What the exercise asks: All of the entries must be duplicated exactly.

Given records:

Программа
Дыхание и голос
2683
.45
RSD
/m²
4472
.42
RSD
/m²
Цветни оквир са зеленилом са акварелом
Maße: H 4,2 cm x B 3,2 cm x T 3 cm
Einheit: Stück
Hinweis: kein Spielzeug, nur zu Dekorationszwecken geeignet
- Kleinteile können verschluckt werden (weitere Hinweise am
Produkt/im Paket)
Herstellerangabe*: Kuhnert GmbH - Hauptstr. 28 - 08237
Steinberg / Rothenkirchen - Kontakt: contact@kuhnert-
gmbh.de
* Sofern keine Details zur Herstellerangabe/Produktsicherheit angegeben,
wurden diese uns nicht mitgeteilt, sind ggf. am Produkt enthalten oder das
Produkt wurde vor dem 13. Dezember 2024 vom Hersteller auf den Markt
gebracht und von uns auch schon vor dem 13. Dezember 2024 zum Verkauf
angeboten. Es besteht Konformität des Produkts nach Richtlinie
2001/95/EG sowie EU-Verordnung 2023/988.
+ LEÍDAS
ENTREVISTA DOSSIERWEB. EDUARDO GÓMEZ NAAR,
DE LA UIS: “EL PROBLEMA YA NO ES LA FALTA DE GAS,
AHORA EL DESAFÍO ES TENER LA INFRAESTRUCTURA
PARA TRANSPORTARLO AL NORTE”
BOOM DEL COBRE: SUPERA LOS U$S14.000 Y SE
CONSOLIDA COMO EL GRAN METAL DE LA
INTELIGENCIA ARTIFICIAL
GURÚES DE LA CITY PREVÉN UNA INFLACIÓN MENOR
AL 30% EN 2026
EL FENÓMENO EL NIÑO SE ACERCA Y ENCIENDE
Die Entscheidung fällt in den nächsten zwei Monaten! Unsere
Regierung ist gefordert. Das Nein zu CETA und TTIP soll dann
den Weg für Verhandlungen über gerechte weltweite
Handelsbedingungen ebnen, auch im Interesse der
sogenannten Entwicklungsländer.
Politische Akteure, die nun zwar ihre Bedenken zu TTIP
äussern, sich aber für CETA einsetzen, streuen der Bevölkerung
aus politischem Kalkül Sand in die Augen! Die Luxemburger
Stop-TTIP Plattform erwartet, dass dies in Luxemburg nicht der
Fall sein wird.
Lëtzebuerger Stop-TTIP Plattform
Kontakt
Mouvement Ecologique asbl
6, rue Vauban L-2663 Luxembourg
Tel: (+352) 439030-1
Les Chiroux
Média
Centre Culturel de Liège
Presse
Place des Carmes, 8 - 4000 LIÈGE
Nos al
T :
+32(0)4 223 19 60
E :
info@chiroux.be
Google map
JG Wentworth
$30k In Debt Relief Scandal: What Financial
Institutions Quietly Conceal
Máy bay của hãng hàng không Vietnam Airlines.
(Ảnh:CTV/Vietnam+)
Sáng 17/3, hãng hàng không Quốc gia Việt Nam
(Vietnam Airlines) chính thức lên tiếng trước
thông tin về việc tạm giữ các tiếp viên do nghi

Solved exercise:
Программа
Дыхание и голос
2683
.45
RSD
/m²
4472
.42
RSD
/m²
Цветни оквир са зеленилом са акварелом
Maße: H 4,2 cm x B 3,2 cm x T 3 cm
Einheit: Stück
Hinweis: kein Spielzeug, nur zu Dekorationszwecken geeignet
- Kleinteile können verschluckt werden (weitere Hinweise am
Produkt/im Paket)
Herstellerangabe*: Kuhnert GmbH - Hauptstr. 28 - 08237
Steinberg / Rothenkirchen - Kontakt: contact@kuhnert-
gmbh.de
* Sofern keine Details zur Herstellerangabe/Produktsicherheit angegeben,
wurden diese uns nicht mitgeteilt, sind ggf. am Produkt enthalten oder das
Produkt wurde vor dem 13. Dezember 2024 vom Hersteller auf den Markt
gebracht und von uns auch schon vor dem 13. Dezember 2024 zum Verkauf
angeboten. Es besteht Konformität des Produkts nach Richtlinie
2001/95/EG sowie EU-Verordnung 2023/988.
+ LEÍDAS
ENTREVISTA DOSSIERWEB. EDUARDO GÓMEZ NAAR,
DE LA UIS: “EL PROBLEMA YA NO ES LA FALTA DE GAS,
AHORA EL DESAFÍO ES TENER LA INFRAESTRUCTURA
PARA TRANSPORTARLO AL NORTE”
BOOM DEL COBRE: SUPERA LOS U$S14.000 Y SE
CONSOLIDA COMO EL GRAN METAL DE LA
INTELIGENCIA ARTIFICIAL
GURÚES DE LA CITY PREVÉN UNA INFLACIÓN MENOR
AL 30% EN 2026
EL FENÓMENO EL NIÑO SE ACERCA Y ENCIENDE
Die Entscheidung fällt in den nächsten zwei Monaten! Unsere
Regierung ist gefordert. Das Nein zu CETA und TTIP soll dann
den Weg für Verhandlungen über gerechte weltweite
Handelsbedingungen ebnen, auch im Interesse der
sogenannten Entwicklungsländer.
Politische Akteure, die nun zwar ihre Bedenken zu TTIP
äussern, sich aber für CETA einsetzen, streuen der Bevölkerung
aus politischem Kalkül Sand in die Augen! Die Luxemburger
Stop-TTIP Plattform erwartet, dass dies in Luxemburg nicht der
Fall sein wird.
Lëtzebuerger Stop-TTIP Plattform
Kontakt
Mouvement Ecologique asbl
6, rue Vauban L-2663 Luxembourg
Tel: (+352) 439030-1
Les Chiroux
Média
Centre Culturel de Liège
Presse
Place des Carmes, 8 - 4000 LIÈGE
Nos al
T :
+32(0)4 223 19 60
E :
info@chiroux.be
Google map
JG Wentworth
$30k In Debt Relief Scandal: What Financial
Institutions Quietly Conceal
Máy bay của hãng hàng không Vietnam Airlines.
(Ảnh:CTV/Vietnam+)
Sáng 17/3, hãng hàng không Quốc gia Việt Nam
(Vietnam Airlines) chính thức lên tiếng trước
thông tin về việc tạm giữ các tiếp viên do nghi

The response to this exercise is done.